In today’s work environment it has become normal practice to send emails and expect a response almost instantly. It can be a dangerous thing, especially if we are busy or distracted. Most recipients will forgive the odd spelling or grammatical error – we’ve all done that in haste, but it is more difficult to ignore replies on new emails that pop into the inbox that are poorly constructed or worse still send messages that will be misconstrued.
Some of my own bugbears are probably shared by many of you:
- An email sent late in the evening from someone who has perhaps not thought about the content and worse still may not care if their message is hurtful or hints at some underlying issue they have but don’t explain.

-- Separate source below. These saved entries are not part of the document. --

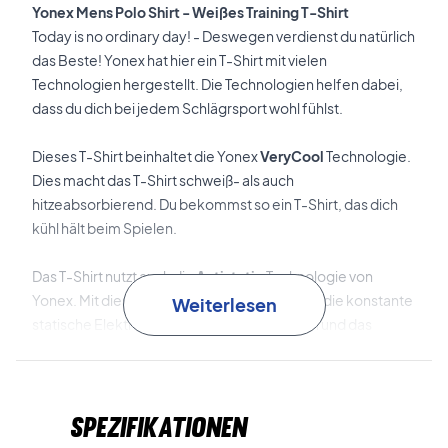
Yonex Mens Polo Shirt - Weißes Training T-Shirt
Today is no ordinary day! - Deswegen verdienst du natürlich
das Beste! Yonex hat hier ein T-Shirt mit vielen
Technologien hergestellt. Die Technologien helfen dabei,
dass du dich bei jedem Schlägrsport wohl fühlst.
Dieses T-Shirt beinhaltet die Yonex
VeryCool
Technologie.
Dies macht das T-Shirt schweiß- als auch
hitzeabsorbierend. Du bekommst so ein T-Shirt, das dich
kühl hält beim Spielen.
Das T-Shirt nutzt auch die
Antistatic
Technologie von
Yonex. Mit dieser Technologie musst du nicht die konstante
Weiterlesen
statische Elektrizität ertragen, die an Friktion und das
Ankleben des Stoffes Schuld ist. So erhälst du ein viel
komfortables Shirt.
Spezifikationen
Yonex T-Shirt mit Schweißabsorbtion und tollem
Komfort!med svedabsorbering og lækker komfort!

Messages of this type are hard to ignore, they can eat away at a recipients emotions and leave them doubting their abilities.

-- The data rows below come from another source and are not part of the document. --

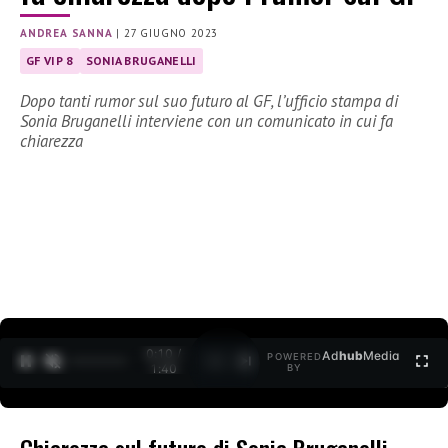
ANDREA SANNA
|
27 GIUGNO 2023
GF VIP 8
SONIA BRUGANELLI
Dopo tanti rumor sul suo futuro al GF, l’ufficio stampa di
Sonia Bruganelli interviene con un comunicato in cui fa
chiarezza
0:11 /
Ad
hub
Media
POWERED
1
/
2
1:40
BY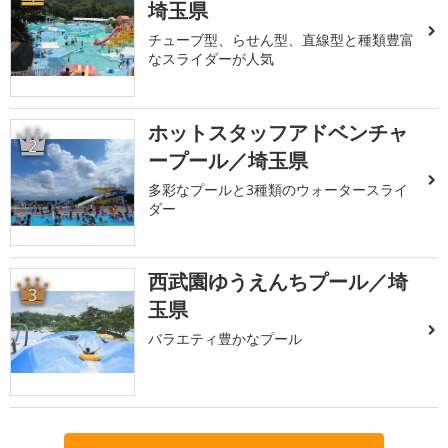
埼玉県
チューブ型、らせん型、直線型と種類豊富
なスライダーが人気
ホットスタッフアドベンチャ
2
ープール／埼玉県
多彩なプールと3種類のウォータースライ
ダー
西武園ゆうえんちプール／埼
3
玉県
バラエティ豊かなプール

- Messages sent to several people simply to ‘keep them in the loop’ but are clearly showing off or trying to place the sender in a better light than you.
- Messages that have been blind copied to more senior people, again aimed at putting the sender in a good light and potentially undermining you as recipient
- And my pet hate, messages from senior staff that send instructions with impossible deadlines and no room for negotiation.
There are many dangers inherent with the examples given above and I’m sure as you read through this blog you will have a few examples of you own to add. The real issue with email is that is depersonalises communication and if written or answered in haste a message can become distorted very quickly. Take that Reply All button – it’s tempting to hit it and send back a message that is actually intended for only the sender but by replying all you embroil many others in an on line conversation you probably didn’t want to have. Keep your fingers off the reply all – think about whether to reply at all or only to the sender. If you must reply keep the message short and even ask for a face to face or phone call and only with the person who sent the message.
What about that late night ramble from someone? Best to ignore until the morning, better still discipline yourself to turn off the emails until morning so you won’t be tempted to into saying something you will regret. Same goes for immediate responses, these are never a good idea especially if you are busy, tired or not in the best frame of mind. If you must reply keep the response in your Draft box and revisit in an hour or so when you have had time to think. Try to imagine the person on the receiving side reading what you have written – reword or dump it altogether.
Lastly the message that is clearly boasting about some achievement or other. If any response is to go it should be to congratulate not abrade and not to point out any input you had in the deal. Be the bigger person. Email is fast and without care can cause issues that were never intended, take it slowly and think before you hit the send button.